=== Begin Enclosure ===

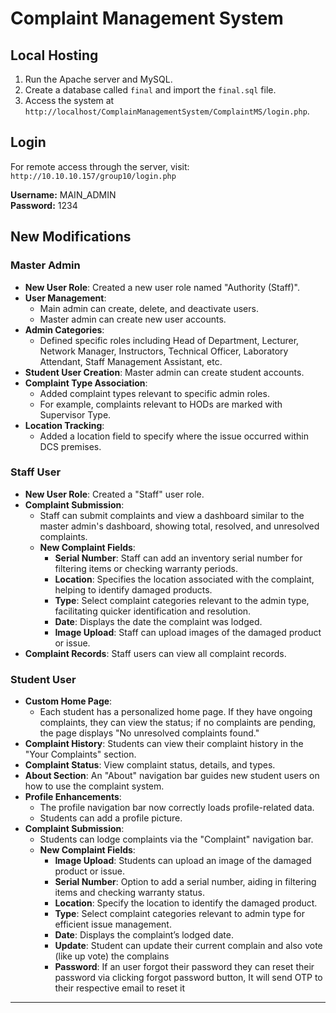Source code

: # Complaint Management System

## Local Hosting

1. Run the Apache server and MySQL.
2. Create a database called `final` and import the `final.sql` file.
3. Access the system at `http://localhost/ComplainManagementSystem/ComplaintMS/login.php`.

## Login

For remote access through the server, visit: `http://10.10.10.157/group10/login.php`

**Username:** MAIN_ADMIN  
**Password:** 1234

## New Modifications

### Master Admin

- **New User Role**: Created a new user role named "Authority (Staff)".
- **User Management**:
  - Main admin can create, delete, and deactivate users.
  - Master admin can create new user accounts.
- **Admin Categories**:
  - Defined specific roles including Head of Department, Lecturer, Network Manager, Instructors, Technical Officer, Laboratory Attendant, Staff Management Assistant, etc.
- **Student User Creation**: Master admin can create student accounts.
- **Complaint Type Association**:
  - Added complaint types relevant to specific admin roles.
  - For example, complaints relevant to HODs are marked with Supervisor Type.
- **Location Tracking**:
  - Added a location field to specify where the issue occurred within DCS premises.

### Staff User

- **New User Role**: Created a "Staff" user role.
- **Complaint Submission**:
  - Staff can submit complaints and view a dashboard similar to the master admin's dashboard, showing total, resolved, and unresolved complaints.
  - **New Complaint Fields**:
    - **Serial Number**: Staff can add an inventory serial number for filtering items or checking warranty periods.
    - **Location**: Specifies the location associated with the complaint, helping to identify damaged products.
    - **Type**: Select complaint categories relevant to the admin type, facilitating quicker identification and resolution.
    - **Date**: Displays the date the complaint was lodged.
    - **Image Upload**: Staff can upload images of the damaged product or issue.
- **Complaint Records**: Staff users can view all complaint records.

### Student User

- **Custom Home Page**:
  - Each student has a personalized home page. If they have ongoing complaints, they can view the status; if no complaints are pending, the page displays "No unresolved complaints found."
- **Complaint History**: Students can view their complaint history in the "Your Complaints" section.
- **Complaint Status**: View complaint status, details, and types.
- **About Section**: An "About" navigation bar guides new student users on how to use the complaint system.
- **Profile Enhancements**:
  - The profile navigation bar now correctly loads profile-related data.
  - Students can add a profile picture.
- **Complaint Submission**:
  - Students can lodge complaints via the "Complaint" navigation bar.
  - **New Complaint Fields**:
    - **Image Upload**: Students can upload an image of the damaged product or issue.
    - **Serial Number**: Option to add a serial number, aiding in filtering items and checking warranty status.
    - **Location**: Specify the location to identify the damaged product.
    - **Type**: Select complaint categories relevant to admin type for efficient issue management.
    - **Date**: Displays the complaint’s lodged date.
    - **Update**: Student can update their current complain and also vote (like up vote) the complains
    - **Password**: If an user forgot their password they can reset their password via clicking forgot password button, It will send OTP to their respective email to reset it

---
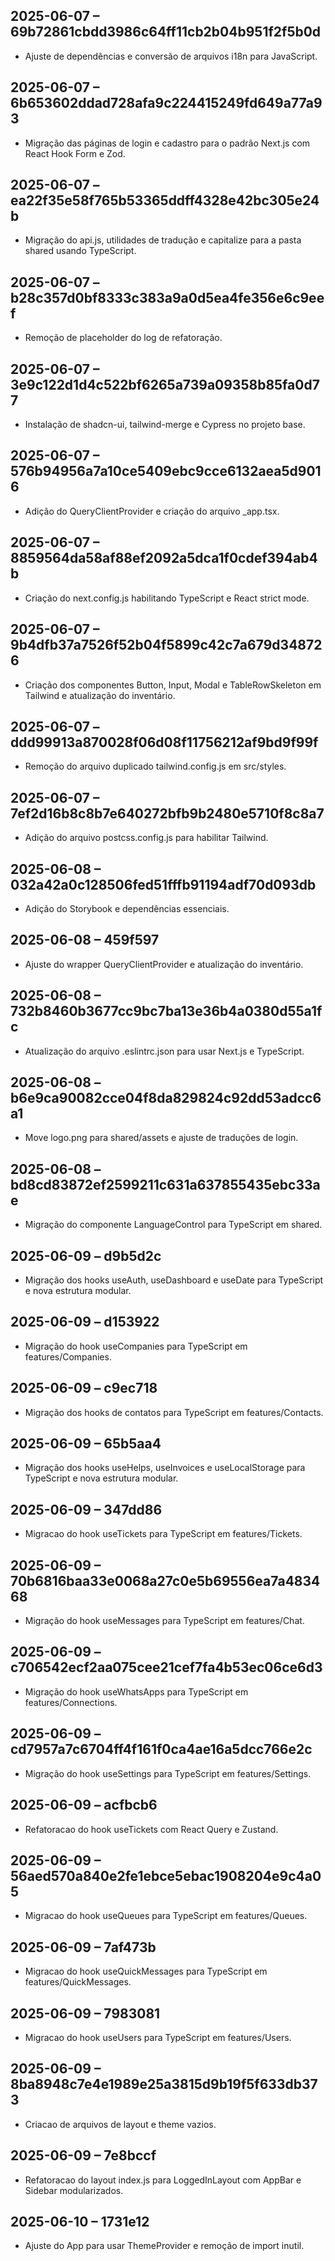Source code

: ## 2025-06-07 – 69b72861cbdd3986c64ff11cb2b04b951f2f5b0d
- Ajuste de dependências e conversão de arquivos i18n para JavaScript.
## 2025-06-07 – 6b653602ddad728afa9c224415249fd649a77a93
- Migração das páginas de login e cadastro para o padrão Next.js com React Hook Form e Zod.
## 2025-06-07 – ea22f35e58f765b53365ddff4328e42bc305e24b
- Migração do api.js, utilidades de tradução e capitalize para a pasta shared usando TypeScript.
## 2025-06-07 – b28c357d0bf8333c383a9a0d5ea4fe356e6c9eef
- Remoção de placeholder do log de refatoração.

## 2025-06-07 – 3e9c122d1d4c522bf6265a739a09358b85fa0d77
- Instalação de shadcn-ui, tailwind-merge e Cypress no projeto base.

## 2025-06-07 – 576b94956a7a10ce5409ebc9cce6132aea5d9016
- Adição do QueryClientProvider e criação do arquivo _app.tsx.


## 2025-06-07 – 8859564da58af88ef2092a5dca1f0cdef394ab4b
- Criação do next.config.js habilitando TypeScript e React strict mode.

## 2025-06-07 – 9b4dfb37a7526f52b04f5899c42c7a679d348726
- Criação dos componentes Button, Input, Modal e TableRowSkeleton em Tailwind e atualização do inventário.

## 2025-06-07 – ddd99913a870028f06d08f11756212af9bd9f99f
- Remoção do arquivo duplicado tailwind.config.js em src/styles.

## 2025-06-07 – 7ef2d16b8c8b7e640272bfb9b2480e5710f8c8a7
- Adição do arquivo postcss.config.js para habilitar Tailwind.

## 2025-06-08 – 032a42a0c128506fed51fffb91194adf70d093db
- Adição do Storybook e dependências essenciais.

## 2025-06-08 – 459f597
- Ajuste do wrapper QueryClientProvider e atualização do inventário.

## 2025-06-08 – 732b8460b3677cc9bc7ba13e36b4a0380d55a1fc
- Atualização do arquivo .eslintrc.json para usar Next.js e TypeScript.
## 2025-06-08 – b6e9ca90082cce04f8da829824c92dd53adcc6a1
- Move logo.png para shared/assets e ajuste de traduções de login.
## 2025-06-08 – bd8cd83872ef2599211c631a637855435ebc33ae
- Migração do componente LanguageControl para TypeScript em shared.

## 2025-06-09 – d9b5d2c
- Migração dos hooks useAuth, useDashboard e useDate para TypeScript e nova estrutura modular.

## 2025-06-09 – d153922
- Migração do hook useCompanies para TypeScript em features/Companies.

## 2025-06-09 – c9ec718
- Migração dos hooks de contatos para TypeScript em features/Contacts.

## 2025-06-09 – 65b5aa4
- Migração dos hooks useHelps, useInvoices e useLocalStorage para TypeScript e nova estrutura modular.


## 2025-06-09 – 347dd86
- Migracao do hook useTickets para TypeScript em features/Tickets.

## 2025-06-09 – 70b6816baa33e0068a27c0e5b69556ea7a483468
- Migração do hook useMessages para TypeScript em features/Chat.

## 2025-06-09 – c706542ecf2aa075cee21cef7fa4b53ec06ce6d3
- Migração do hook useWhatsApps para TypeScript em features/Connections.
## 2025-06-09 – cd7957a7c6704ff4f161f0ca4ae16a5dcc766e2c
- Migração do hook useSettings para TypeScript em features/Settings.
## 2025-06-09 – acfbcb6
- Refatoracao do hook useTickets com React Query e Zustand.
## 2025-06-09 – 56aed570a840e2fe1ebce5ebac1908204e9c4a05
- Migracao do hook useQueues para TypeScript em features/Queues.

## 2025-06-09 – 7af473b
- Migracao do hook useQuickMessages para TypeScript em features/QuickMessages.

## 2025-06-09 – 7983081
- Migracao do hook useUsers para TypeScript em features/Users.

## 2025-06-09 – 8ba8948c7e4e1989e25a3815d9b19f5f633db373
- Criacao de arquivos de layout e theme vazios.

## 2025-06-09 – 7e8bccf
- Refatoracao do layout index.js para LoggedInLayout com AppBar e Sidebar modularizados.

## 2025-06-10 – 1731e12
- Ajuste do App para usar ThemeProvider e remoção de import inutil.
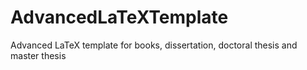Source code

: # AdvancedLaTeXTemplate
Advanced LaTeX template for books, dissertation, doctoral thesis and master thesis
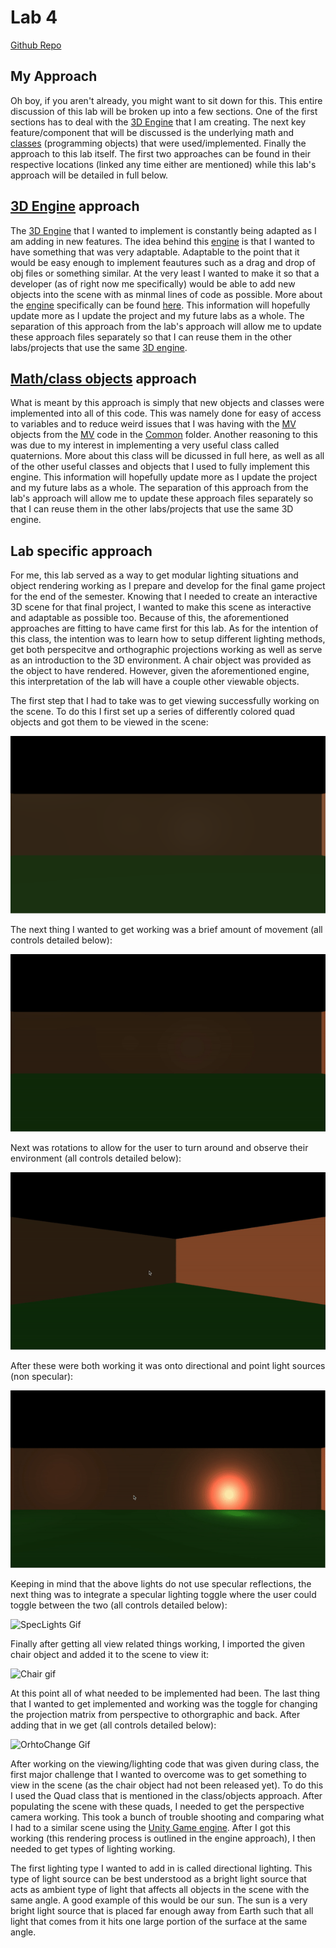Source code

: # Lab 4

[Github Repo](https://github.com/dturk0610/EE465)

## My Approach

Oh boy, if you aren't already, you might want to sit down for this. This entire discussion of this lab will be broken up into a few sections. One of the first sections has to deal with the [3D Engine](engine.md) that I am creating. The next key feature/component that will be discussed is the underlying math and [classes](objAndClass.md) (programming objects) that were used/implemented. Finally the approach to this lab itself. The first two approaches can be found in their respective locations (linked any time either are mentioned) while this lab's approach will be detailed in full below.

## [3D Engine](engine.md) approach

The [3D Engine](engine.md) that I wanted to implement is constantly being adapted as I am adding in new features. The idea behind this [engine](engine.md) is that I wanted to have something that was very adaptable. Adaptable to the point that it would be easy enough to implement feautures such as a drag and drop of obj files or something similar. At the very least I wanted to make it so that a developer (as of right now me specifically) would be able to add new objects into the scene with as minmal lines of code as possible. More about the [engine](engine.md) specifically can be found [here](engine.md). This information will hopefully update more as I update the project and my future labs as a whole. The separation of this approach from the lab's approach will allow me to update these approach files separately so that I can reuse them in the other labs/projects that use the same [3D engine](engine.md).

## [Math/class objects](objAndClass.md) approach

What is meant by this approach is simply that new objects and classes were implemented into all of this code. This was namely done for easy of access to variables and to reduce weird issues that I was having with the [MV](../Common/MV.js) objects from the [MV](../Common/MV.js) code in the [Common](../Common/) folder. Another reasoning to this was due to my interest in implementing a very useful class called quaternions. More about this class will be dicussed in full here, as well as all of the other useful classes and objects that I used to fully implement this engine. This information will hopefully update more as I update the project and my future labs as a whole. The separation of this approach from the lab's approach will allow me to update these approach files separately so that I can reuse them in the other labs/projects that use the same 3D engine.

## Lab specific approach

For me, this lab served as a way to get modular lighting situations and object rendering working as I prepare and develop for the final game project for the end of the semester. Knowing that I needed to create an interactive 3D scene for that final project, I wanted to make this scene as interactive and adaptable as possible too. Because of this, the aforementioned approaches are fitting to have came first for this lab. As for the intention of this class, the intention was to learn how to setup different lighting methods, get both perspecitve and orthographic projections working as well as serve as an introduction to the 3D environment. A chair object was provided as the object to have rendered. However, given the aforementioned engine, this interpretation of the lab will have a couple other viewable objects.

The first step that I had to take was to get viewing successfully working on the scene. To do this I first set up a series of differently colored quad objects and got them to be viewed in the scene:

<img src="Screenshots/wallsShot.png" alt="WallShotPNG" width="600"/>

The next thing I wanted to get working was a brief amount of movement (all controls detailed below):

![Move Gif](Screenshots/movement.gif)

Next was rotations to allow for the user to turn around and observe their environment (all controls detailed below):

![Look Gif](Screenshots/look.gif)

After these were both working it was onto directional and point light sources (non specular):

![Lights Gif](Screenshots/lights.gif)

Keeping in mind that the above lights do not use specular reflections, the next thing was to integrate a specular lighting toggle where the user could toggle between the two (all controls detailed below):

![SpecLights Gif](Screenshots/specLights.gif)

Finally after getting all view related things working, I imported the given chair object and added it to the scene to view it:

![Chair gif](Screenshots/chair.gif)

At this point all of what needed to be implemented had been. The last thing that I wanted to get implemented and working was the toggle for changing the projection matrix from perspective to othorgraphic and back. After adding that in we get (all controls detailed below):

![OrhtoChange Gif](Screenshots/orthoChange.gif)

After working on the viewing/lighting code that was given during class, the first major challenge that I wanted to overcome was to get something to view in the scene (as the chair object had not been released yet). To do this I used the Quad class that is mentioned in the class/objects approach. After populating the scene with these quads, I needed to get the perspective camera working. This took a bunch of trouble shooting and comparing what I had to a similar scene using the [Unity Game engine](https://unity.com). After I got this working (this rendering process is outlined in the engine approach), I then needed to get types of lighting working.

The first lighting type I wanted to add in is called directional lighting. This type of light source can be best understood as a bright light source that acts as ambient type of light that affects all objects in the scene with the same angle. A good example of this would be our sun. The sun is a very bright light source that is placed far enough away from Earth such that all light that comes from it hits one large portion of the surface at the same angle.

=== End Enclosure ===

Will you return exactly the lines above from the one with "[Github Repo](https://github.com/dturk0610/EE465)" down to the one with "## [3D Engine](engine.md) approach", counting both as part of the range?

*EXERCISE RESULT*:
[Github Repo](https://github.com/dturk0610/EE465)

## My Approach

Oh boy, if you aren't already, you might want to sit down for this. This entire discussion of this lab will be broken up into a few sections. One of the first sections has to deal with the [3D Engine](engine.md) that I am creating. The next key feature/component that will be discussed is the underlying math and [classes](objAndClass.md) (programming objects) that were used/implemented. Finally the approach to this lab itself. The first two approaches can be found in their respective locations (linked any time either are mentioned) while this lab's approach will be detailed in full below.

## [3D Engine](engine.md) approach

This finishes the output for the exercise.